Congratulations!! That is awesome! I sure hope you had pictures taken!!


----------



## hotel4dogs (Sep 29, 2008)

yep, sure did!




Auenk9 said:


> Congratulations!! That is awesome! I sure hope you had pictures taken!!


----------



## BeauShel (May 20, 2007)

Congrats to you and Tito.


----------



## Heidi36oh (Feb 27, 2007)

Way to go Tito:--big_grin:


----------



## SunGold (Feb 27, 2007)

Congrats! Looking forward to his win photo!


----------



## Gwen (Aug 9, 2007)

Congratulations!!!! 

(I'm glad you wore the special bra - that's the most important piece of clothing for the ring)


----------



## goldengirls550 (Jun 12, 2008)

Great job Tito! I just saw this today!

You gotta post the win pics.


----------



## hotel4dogs (Sep 29, 2008)

Thanks!
I'm not at all happy with the way the win photo turned out. I look like I've been on drugs for a few years. The background is some silly a** blue background (which I pointed out at the time wouldn't show his blue ribbon very well...) with snowflakes on it, and they had, get this, stuffed penguins and fake snow. I commented at the time that this would be fine for northern breeds, but goldens aren't noted for retrieving penguins. Tito is clearly obsessing over the penguin, and not at all stacked nicely.
Guess he'll have to win again at a bigger show that has a better photographer before I post the win photo!! 



goldengirls550 said:


> Great job Tito! I just saw this today!
> 
> You gotta post the win pics.


----------



## goldengirls550 (Jun 12, 2008)

hotel4dogs said:


> Thanks!
> I'm not at all happy with the way the win photo turned out.
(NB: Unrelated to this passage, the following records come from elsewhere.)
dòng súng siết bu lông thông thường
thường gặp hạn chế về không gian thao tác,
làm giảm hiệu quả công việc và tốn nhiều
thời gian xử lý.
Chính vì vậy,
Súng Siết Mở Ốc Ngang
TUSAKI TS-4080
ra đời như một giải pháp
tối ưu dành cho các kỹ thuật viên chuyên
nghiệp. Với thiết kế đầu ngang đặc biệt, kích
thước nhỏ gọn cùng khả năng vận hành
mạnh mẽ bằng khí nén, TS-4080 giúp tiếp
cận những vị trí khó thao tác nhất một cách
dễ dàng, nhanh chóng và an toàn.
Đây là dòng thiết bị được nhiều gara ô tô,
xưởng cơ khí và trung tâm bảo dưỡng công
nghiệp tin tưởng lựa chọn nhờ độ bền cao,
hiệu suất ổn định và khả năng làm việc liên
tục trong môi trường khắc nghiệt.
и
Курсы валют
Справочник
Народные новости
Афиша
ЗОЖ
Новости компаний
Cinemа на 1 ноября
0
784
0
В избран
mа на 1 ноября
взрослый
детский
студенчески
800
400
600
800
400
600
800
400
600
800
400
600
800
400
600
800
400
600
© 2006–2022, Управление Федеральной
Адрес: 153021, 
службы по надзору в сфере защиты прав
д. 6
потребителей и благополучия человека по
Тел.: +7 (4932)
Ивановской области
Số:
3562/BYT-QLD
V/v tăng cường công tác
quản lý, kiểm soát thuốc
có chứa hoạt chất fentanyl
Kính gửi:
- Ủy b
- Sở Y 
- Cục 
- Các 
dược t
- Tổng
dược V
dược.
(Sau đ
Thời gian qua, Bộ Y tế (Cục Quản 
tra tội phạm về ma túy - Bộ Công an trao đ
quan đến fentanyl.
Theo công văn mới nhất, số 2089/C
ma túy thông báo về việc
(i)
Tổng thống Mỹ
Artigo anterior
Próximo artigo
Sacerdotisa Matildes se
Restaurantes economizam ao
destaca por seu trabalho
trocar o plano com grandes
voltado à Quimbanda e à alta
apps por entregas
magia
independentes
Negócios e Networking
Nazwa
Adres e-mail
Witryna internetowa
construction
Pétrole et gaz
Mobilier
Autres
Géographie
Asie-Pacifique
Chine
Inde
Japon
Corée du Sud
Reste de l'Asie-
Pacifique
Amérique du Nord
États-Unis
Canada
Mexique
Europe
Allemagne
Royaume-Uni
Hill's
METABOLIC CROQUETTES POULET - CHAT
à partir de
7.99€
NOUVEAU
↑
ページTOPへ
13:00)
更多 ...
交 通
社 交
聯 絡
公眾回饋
I look like I've been on drugs for a few years. The background is some silly a** blue background (which I pointed out at the time wouldn't show his blue ribbon very well...) with snowflakes on it, and they had, get this, stuffed penguins and fake snow. I commented at the time that this would be fine for northern breeds, but goldens aren't noted for retrieving penguins. Tito is clearly obsessing over the penguin, and not at all stacked nicely.
> Guess he'll have to win again at a bigger show that has a better photographer before I post the win photo!!


haha but those are obviously the best kind of win photos


----------